Un Juke-box vivant idéal pour le dance-floor

On savait donc parfaitement à quoi s’attendre et c’est donc sans surprise que d’emblée les gradins de pierre se sont enflammés au son d’un long medley d’ouverture où s’enchaînent pour quelques refrains qui font tilt, Le Freak évidemment, Everybody dance bien de circonstance, I want your Love et son gimmick cuivré où la trompette vient chorusser en front-line. Mais si bien entendu les titres de Chic sont présents et disséminés dans la set-list, le répertoire est tout à la gloire -légitime- de Nile Rodgers, hommage à son parcours, ses rencontres, ses compositions, déroulé tel un CV mirifique et agrémenté de projections photos sur l’écran de fond de scène. En noir et blanc ou en couleurs sépia, souvenirs de studio avec tout le gratin qui a défilé pour bénéficier de la griffe intemporelle du guitariste et générer des records de distinctions et de ventes. Comme Diana Ross, dont voilà successivement I’m Coming Out avec un solo de sax accrocheur puis l’irrésistible Upside Down où comme à l’habitude les vocalises des deux choristes, et notamment Kimberly Davis, assurent à fond.

La fête est fraternelle et déjà plus joyeuse qu’au discours politique que nous ont obligatoirement assené deux syndicalistes  «représentants de la culture et du spectacle» en préambule, entre copieuses huées et réactivité des applaudissements, qui en dit long sur la fracture grande ouverte entre deux pôles sociologiques à quelques jours d’un scrutin inédit. A se demander si le mega hit de Sister Sledge qui suit, l’infernal We are Family n’est pas qu’une douce illusion bien utopique…

It’s only fun

Mais on est là avant tout pour le fun, et ce n’est pas la petite averse qui a  crachoté vers 23h qui fera retomber l’ambiance développée par ce véritable juke-box vivant.
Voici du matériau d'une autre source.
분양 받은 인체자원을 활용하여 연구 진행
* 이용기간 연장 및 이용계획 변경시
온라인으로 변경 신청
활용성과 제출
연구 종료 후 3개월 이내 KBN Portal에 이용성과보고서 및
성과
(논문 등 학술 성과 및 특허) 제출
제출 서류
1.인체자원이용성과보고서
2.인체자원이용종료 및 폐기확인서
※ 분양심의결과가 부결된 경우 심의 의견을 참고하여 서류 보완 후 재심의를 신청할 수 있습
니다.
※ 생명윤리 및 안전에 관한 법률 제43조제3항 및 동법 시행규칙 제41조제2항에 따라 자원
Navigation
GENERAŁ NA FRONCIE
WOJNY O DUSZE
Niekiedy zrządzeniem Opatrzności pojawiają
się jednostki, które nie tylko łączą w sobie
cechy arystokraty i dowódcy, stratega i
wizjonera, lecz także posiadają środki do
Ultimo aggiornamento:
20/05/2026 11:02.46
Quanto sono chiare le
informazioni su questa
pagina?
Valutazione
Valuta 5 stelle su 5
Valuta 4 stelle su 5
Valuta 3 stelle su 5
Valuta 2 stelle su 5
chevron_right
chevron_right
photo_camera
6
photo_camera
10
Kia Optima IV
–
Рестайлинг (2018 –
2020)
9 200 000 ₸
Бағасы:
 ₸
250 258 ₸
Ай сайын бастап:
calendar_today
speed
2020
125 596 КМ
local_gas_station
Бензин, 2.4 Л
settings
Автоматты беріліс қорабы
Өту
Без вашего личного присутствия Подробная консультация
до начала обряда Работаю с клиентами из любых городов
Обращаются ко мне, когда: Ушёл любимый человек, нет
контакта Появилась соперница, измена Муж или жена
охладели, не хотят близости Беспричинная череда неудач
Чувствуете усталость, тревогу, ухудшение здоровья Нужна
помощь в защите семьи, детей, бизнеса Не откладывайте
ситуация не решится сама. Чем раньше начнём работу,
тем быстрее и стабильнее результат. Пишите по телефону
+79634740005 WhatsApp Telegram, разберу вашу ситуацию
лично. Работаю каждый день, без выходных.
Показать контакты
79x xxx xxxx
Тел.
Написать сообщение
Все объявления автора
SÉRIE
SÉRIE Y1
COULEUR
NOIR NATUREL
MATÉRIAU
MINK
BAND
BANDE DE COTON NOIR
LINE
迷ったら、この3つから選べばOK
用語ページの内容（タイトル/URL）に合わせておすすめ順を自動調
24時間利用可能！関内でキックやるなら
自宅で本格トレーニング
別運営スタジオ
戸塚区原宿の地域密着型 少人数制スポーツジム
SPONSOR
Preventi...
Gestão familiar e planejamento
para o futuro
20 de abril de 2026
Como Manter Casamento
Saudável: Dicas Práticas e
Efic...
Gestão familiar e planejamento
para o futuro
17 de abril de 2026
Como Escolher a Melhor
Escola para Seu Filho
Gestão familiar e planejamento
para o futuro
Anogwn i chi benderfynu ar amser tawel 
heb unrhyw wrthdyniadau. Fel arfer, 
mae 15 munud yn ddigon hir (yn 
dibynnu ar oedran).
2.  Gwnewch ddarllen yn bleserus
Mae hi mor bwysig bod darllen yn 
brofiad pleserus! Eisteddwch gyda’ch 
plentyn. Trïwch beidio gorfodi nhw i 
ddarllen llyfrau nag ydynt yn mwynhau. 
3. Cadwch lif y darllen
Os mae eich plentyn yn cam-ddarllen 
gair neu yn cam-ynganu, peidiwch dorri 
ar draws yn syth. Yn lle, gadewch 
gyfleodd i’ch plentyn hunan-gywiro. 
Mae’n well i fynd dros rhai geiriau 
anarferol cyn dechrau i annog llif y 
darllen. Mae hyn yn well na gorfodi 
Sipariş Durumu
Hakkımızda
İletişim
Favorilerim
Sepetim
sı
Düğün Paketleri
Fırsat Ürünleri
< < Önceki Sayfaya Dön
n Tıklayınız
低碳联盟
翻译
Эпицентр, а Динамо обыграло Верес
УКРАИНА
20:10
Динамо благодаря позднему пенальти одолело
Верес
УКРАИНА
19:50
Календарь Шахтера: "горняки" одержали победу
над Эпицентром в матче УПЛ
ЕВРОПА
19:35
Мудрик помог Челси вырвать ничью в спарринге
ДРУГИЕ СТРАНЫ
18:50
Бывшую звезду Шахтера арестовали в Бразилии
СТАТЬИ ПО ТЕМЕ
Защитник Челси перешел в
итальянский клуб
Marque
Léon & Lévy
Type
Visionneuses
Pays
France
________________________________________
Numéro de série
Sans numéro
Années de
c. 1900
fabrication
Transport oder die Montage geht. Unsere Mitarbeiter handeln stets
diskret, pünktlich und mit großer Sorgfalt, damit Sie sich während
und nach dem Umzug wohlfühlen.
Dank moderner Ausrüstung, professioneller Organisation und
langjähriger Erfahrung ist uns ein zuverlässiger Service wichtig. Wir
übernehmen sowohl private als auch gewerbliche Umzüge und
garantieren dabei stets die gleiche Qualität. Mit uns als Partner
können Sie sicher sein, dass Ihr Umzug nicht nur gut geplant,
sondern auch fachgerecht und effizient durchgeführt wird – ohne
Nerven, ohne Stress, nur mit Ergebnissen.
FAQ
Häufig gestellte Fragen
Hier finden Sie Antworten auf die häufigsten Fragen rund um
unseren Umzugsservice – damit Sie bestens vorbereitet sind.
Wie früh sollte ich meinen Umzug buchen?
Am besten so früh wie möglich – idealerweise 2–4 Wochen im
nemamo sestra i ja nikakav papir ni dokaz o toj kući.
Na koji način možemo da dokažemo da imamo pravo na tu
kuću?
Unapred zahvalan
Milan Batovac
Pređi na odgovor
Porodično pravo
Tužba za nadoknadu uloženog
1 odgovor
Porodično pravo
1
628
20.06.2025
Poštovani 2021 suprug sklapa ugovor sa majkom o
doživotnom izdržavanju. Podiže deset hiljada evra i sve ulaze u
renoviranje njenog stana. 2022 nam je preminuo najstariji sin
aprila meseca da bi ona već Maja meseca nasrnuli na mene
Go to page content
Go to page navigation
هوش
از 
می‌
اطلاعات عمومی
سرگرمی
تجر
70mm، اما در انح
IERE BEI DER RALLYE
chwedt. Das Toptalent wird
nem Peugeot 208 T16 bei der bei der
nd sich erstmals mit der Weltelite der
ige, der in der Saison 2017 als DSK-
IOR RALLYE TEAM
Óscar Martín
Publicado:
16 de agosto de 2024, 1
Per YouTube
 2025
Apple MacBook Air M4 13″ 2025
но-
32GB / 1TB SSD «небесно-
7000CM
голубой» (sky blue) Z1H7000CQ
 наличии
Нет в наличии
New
Car Nile Rodgers c’est encore Like a Virgin et Material Girl de Madonna , avant quelques couplets de Bowie très bien interprétés par le pianiste… Un zest de Beyoncé, et voilà l’acmé du dance-floor avec Get Lucky des Daft-Punk. L’occasion pour le leader, qui s’épanche beaucoup et un peu trop longuement au micro ce soir, de dire combien leur séparation lui a brisé le cœur. Si parler lui permet de souffler, le groove reprend de plus belle, toujours avec Sister Sledge, puis le Notorious de Duran Duran avec le gros slap du bassiste Jerry Barnes. Sur fond de projections colorées très psyché et seventies, c’est encore Spacer de Sheila & B. Devotion, avant que la plupart des derniers morceaux du show -très à l’américaine- soit dévolus comme à l’entame à Chic, avec Dancing, Chic Cheer, My Forbidden Lover. A l’exception de Let’s Dance de Bowie qui vient précéder un Good Times de rigueur et longuement étiré pour finir en beauté.